3. Pengoptimalan pengelolaan perpustakaan daerah kabupaten PALI
Perpustakaan daerah juga bukan hanya menjadi tempat membaca yang menjenuhkan bagi
pengunjung, tetapi seharunya menjadi tempat yang asyik. Dari penulis amati, rata-rata perpustakaan
di kabupaten PALI, terutama perpustakaan daerah, hanya dijadikan tempat membaca saja. Coba
dalam setiap bulan atau dalam tiga sekali diadakan diskusi dunia literasi, pelatihan menulis, atau
agenda-agenda lainnya sehingga mampu mendorong orang lain agar beminat memanfaatkan
perpustakaan daerah. Kenapa perpustakaan sepi? Biasa dikarenakan pengelolaannya yang tidak
baik, perpustakaan hanya dijadikan simbol tempat menyusun buku, bukan tempat menjadi tempt
yang asyik untuk berdiskusi, mengerjakan tugas, membaca, dan kegiatan yang sama lainnya.

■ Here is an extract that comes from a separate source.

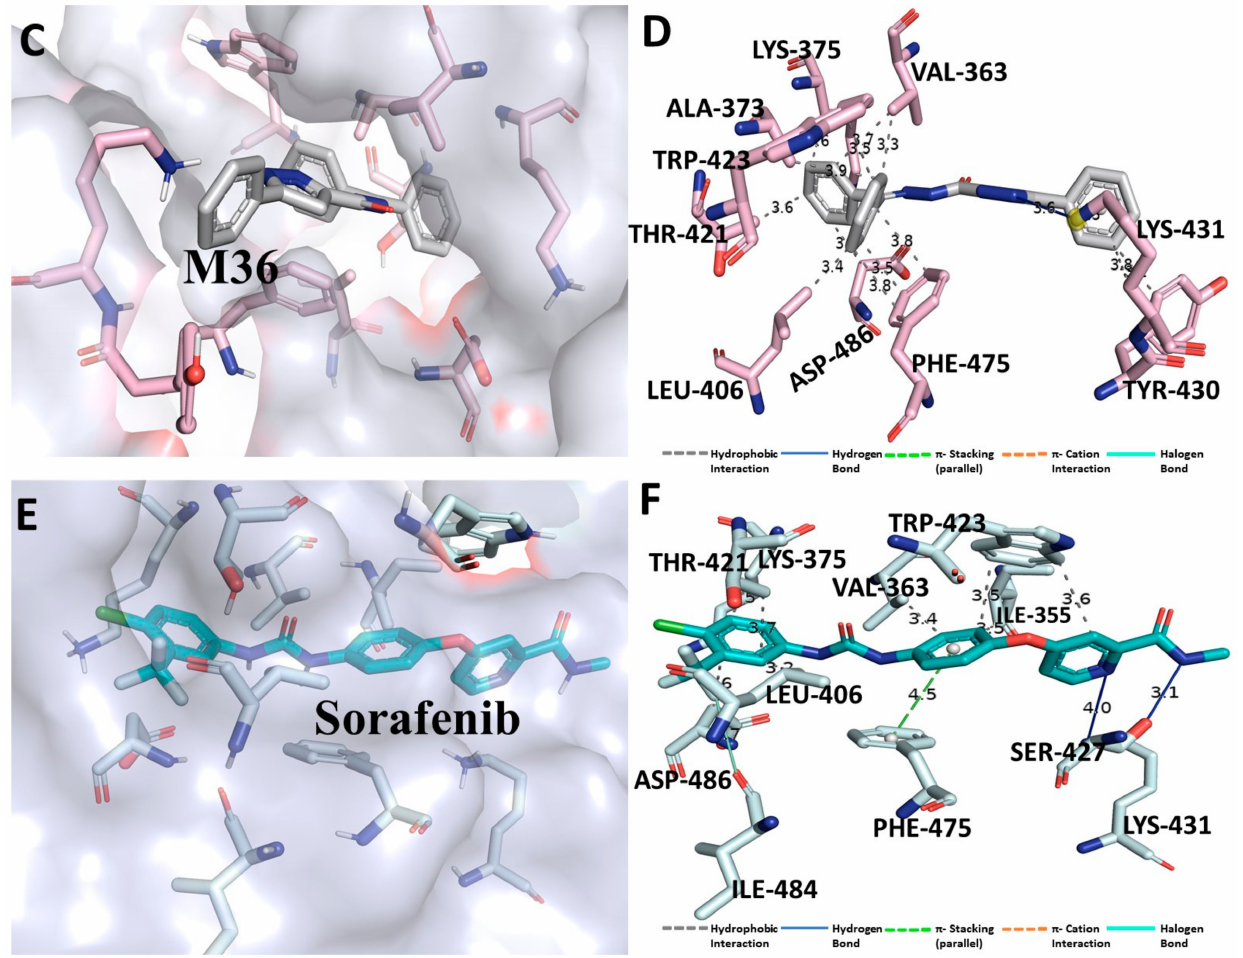
Figure 4. ( A ) Molecular docking-generated binding orientations of standard compound (sorafenib) and the proposed pyrazole-based inhibitor compound M36 in complex with C-RAF (3OMV) protein; ( B ) close-up binding interaction view exhibiting similar binding pattern of all the compounds at the active site cavity of C-RAF (3OMV) protein; ( C ) binding mode of pyrazole compound M36 in the active site cavity of C-RAF (3OMV) in surface view; ( D ) molecular binding interaction and orientation of compound M36 with C-RAF (3OMV) protein; ( E ) binding mode of standard compound (sorafenib) in the active site cavity of C-RAF (3OMV) displayed in surface view; ( F ) molecular binding interaction and orientation of sorafenib with C-RAF (3OMV)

4. Penyebaran Pembangunan Perpustakaan Daerah di Setiap Kecamatan
Penulis juga mengusulkan agar pemerintah berusaha membangun perpustakaan daerah di setiap
kecamatan. Tentunya hal ini perlu pengelolaan yang baik dan khusus sehingga tujuan pembangunan
tersebut berjalan optimal. Tujuan dari pembangunan perpustakaan daerah di setiap kecamatan
adalah agar memudahkan masyarakat, terutama pelajar, untuk mencari sumber ilmu dan tempat
berkumpul yang lebih bermanfaat. Apabila mengandalkan perpustakaan sekolah, tentu ada
waktunya disesuaikan jam sekolah, tidak bisa bebas waktunya. Tapi dengan adanya perpustakaan
daerah, pelajar kapan saja bisa berkunjung perpustakaan, kecuali malam.

Banyak hal yang perlu dilakukan, tapi apabila pemerintah dan pihak terkait, baik tokoh masyarakat,
kaum terdidik, pemuda dan pihak lainnya bersungguh-sungguh dalam mengembangkan dunia literasi di
kabupaten PALI, maka kita sama-sama akan lihat betapa baik hasilnya bagi kabupaten PALI ke depan.
Salam literasi, Kabupaten PALI cemerlang.